5000 Poppies: a Community Project of Respect and Remembrance

The Flanders poppy was among the first plants to grow on the war-torn battlefields of France and Belgium during WWI. The sight of these vivid blooms inspired poetry in honour of the many lives lost and became a powerful symbol of sacrifice and remembrance. Now knitted and crocheted red poppies are a part of Remembrance Day rituals, both in Australia and internationally.
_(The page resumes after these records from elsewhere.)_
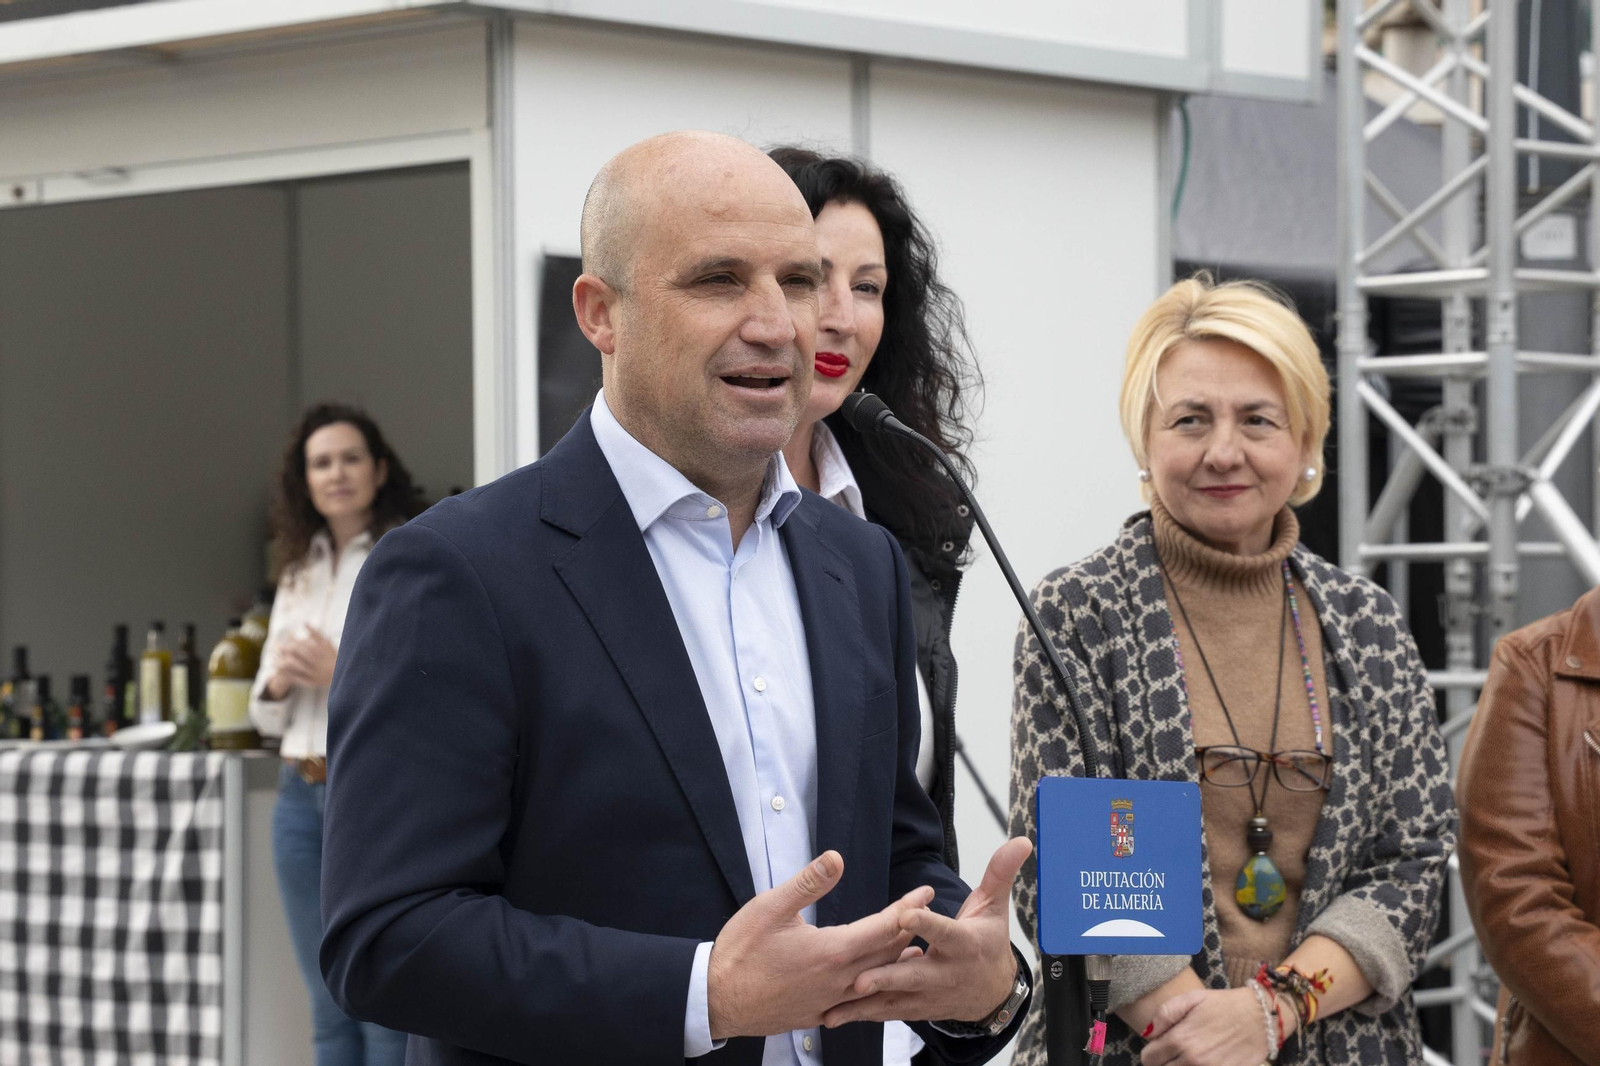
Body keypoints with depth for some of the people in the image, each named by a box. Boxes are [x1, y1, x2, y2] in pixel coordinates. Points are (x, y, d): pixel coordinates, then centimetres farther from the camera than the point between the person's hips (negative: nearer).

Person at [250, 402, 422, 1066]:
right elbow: (268, 715, 18)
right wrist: (277, 685, -3)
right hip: (301, 794, 7)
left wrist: (345, 675, -16)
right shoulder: (297, 572, 16)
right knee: (330, 1010, 10)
The 5000 Poppies Project began in 2013 as an idea by Lynn Berry and Margaret Knight to ‘plant’ 120 handmade poppies at the Melbourne Shrine of Remembrance in tribute – when word got out, it quickly became a Community Art Installation with a planned 5,000 poppies made by volunteers from the wider community. Since these humble beginnings more than 300,000 handcrafted poppies have been sent in from all around the world for a variety of projects.

Now the 5000 Poppies team have planned their final work – a stunning installation of approximately 62,000 poppies for Remembrance Day 2018 at the Australian War Memorial in Canberra. Each handmade poppy will represent an Australian life lost in WWI and will carpet the War Memorial in an evocative dedication to those who served and made the ultimate sacrifice.

People all around Australia have been enthusiastic about the idea; teachers are learning the craft in order to teach their students how to create poppies for the 2018 tribute and many volunteers have set up crafting groups to get together and help each other knit and crochet.

The final deadline is in July 2018 so there’s plenty of time to learn how to knit or crochet and spend some mindful time creating a beautiful poppy to be part of this piece of community art and remembrance.